12月5日、東銀座のビルのレンタルスペースで「KAZUNA eTalk 5」という名の携帯翻訳機の製品発表が行われた。記者席には空きが目立ち、決して盛況とは言い難い状況だったが、テレビ東京「ワールドビジネスサテライト」の取材カメラが入っており、小さな会社の製品発表以上の「何かがある」と感じさせるに十分な雰囲気が漂っていた。
それもそのはず、今回の製品を送り出したのは、約1年前の12月4日に、負債総額約26億円で民事再生法適用を申請したプラスワン・マーケティング(POM)の代表 増田 薫氏だ。一般には、ブランド名のFREETEL(フリーテル)と紹介したほうが理解してもらえるであろう。
有名芸能人を起用した派手な広告宣伝やMVNO事業者として、アグレッシブな設備投資を実施し話題をさらった企業の破綻だった。その直前には、楽天への通信事業売却が大きなニュースになっただけに、メディアや業界関係者の耳目を集める結果となった。

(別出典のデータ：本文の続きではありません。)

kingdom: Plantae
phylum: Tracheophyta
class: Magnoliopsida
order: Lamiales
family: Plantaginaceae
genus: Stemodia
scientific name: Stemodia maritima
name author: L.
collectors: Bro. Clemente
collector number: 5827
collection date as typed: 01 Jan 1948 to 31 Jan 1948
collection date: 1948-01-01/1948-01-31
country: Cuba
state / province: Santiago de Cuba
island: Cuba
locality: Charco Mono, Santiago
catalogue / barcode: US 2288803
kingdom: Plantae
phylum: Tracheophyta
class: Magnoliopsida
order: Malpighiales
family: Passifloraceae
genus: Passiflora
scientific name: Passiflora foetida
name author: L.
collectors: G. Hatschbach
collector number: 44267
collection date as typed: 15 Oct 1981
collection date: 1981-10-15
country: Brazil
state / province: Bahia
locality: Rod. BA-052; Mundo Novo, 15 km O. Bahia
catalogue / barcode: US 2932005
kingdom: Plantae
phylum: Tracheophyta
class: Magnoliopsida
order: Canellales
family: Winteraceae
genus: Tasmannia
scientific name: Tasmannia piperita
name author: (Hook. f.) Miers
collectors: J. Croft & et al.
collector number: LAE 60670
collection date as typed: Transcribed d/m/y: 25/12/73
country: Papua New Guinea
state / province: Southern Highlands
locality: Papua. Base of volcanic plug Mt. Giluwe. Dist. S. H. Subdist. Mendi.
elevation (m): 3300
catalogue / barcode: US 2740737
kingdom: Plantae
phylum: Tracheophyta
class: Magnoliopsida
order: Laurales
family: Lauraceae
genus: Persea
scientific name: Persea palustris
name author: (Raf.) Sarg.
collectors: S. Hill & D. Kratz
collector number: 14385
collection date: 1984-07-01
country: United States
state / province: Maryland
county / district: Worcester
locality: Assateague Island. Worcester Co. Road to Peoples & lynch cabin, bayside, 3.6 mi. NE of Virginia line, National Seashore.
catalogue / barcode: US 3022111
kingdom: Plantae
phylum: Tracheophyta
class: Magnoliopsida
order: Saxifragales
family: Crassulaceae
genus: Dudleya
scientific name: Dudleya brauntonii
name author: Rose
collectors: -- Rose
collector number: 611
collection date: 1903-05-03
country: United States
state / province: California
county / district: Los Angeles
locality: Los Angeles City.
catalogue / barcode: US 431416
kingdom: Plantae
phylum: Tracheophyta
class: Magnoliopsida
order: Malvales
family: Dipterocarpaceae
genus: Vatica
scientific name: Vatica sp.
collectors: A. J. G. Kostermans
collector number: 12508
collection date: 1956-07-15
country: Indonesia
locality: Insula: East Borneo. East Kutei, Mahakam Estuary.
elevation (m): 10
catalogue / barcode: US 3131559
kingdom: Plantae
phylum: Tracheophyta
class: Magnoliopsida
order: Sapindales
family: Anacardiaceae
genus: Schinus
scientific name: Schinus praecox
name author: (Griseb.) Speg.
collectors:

そのような破綻劇から、1年という短い時間で再び表舞台に登場しただけに、一部には驚きの声も聞こえてくる。「この1年、POM時代に培った人間関係のつながりで、いろいろな人が助けてくれました」(増田氏)と話す。かつては、フリーテル端末を中国でODM生産していたわけだが、今回のKAZUNA eTalk 5も同様だ。「当時おつきあいがあった中国の仲間の応援があったからこそ今回の翻訳機が実現しました」(増田氏)という。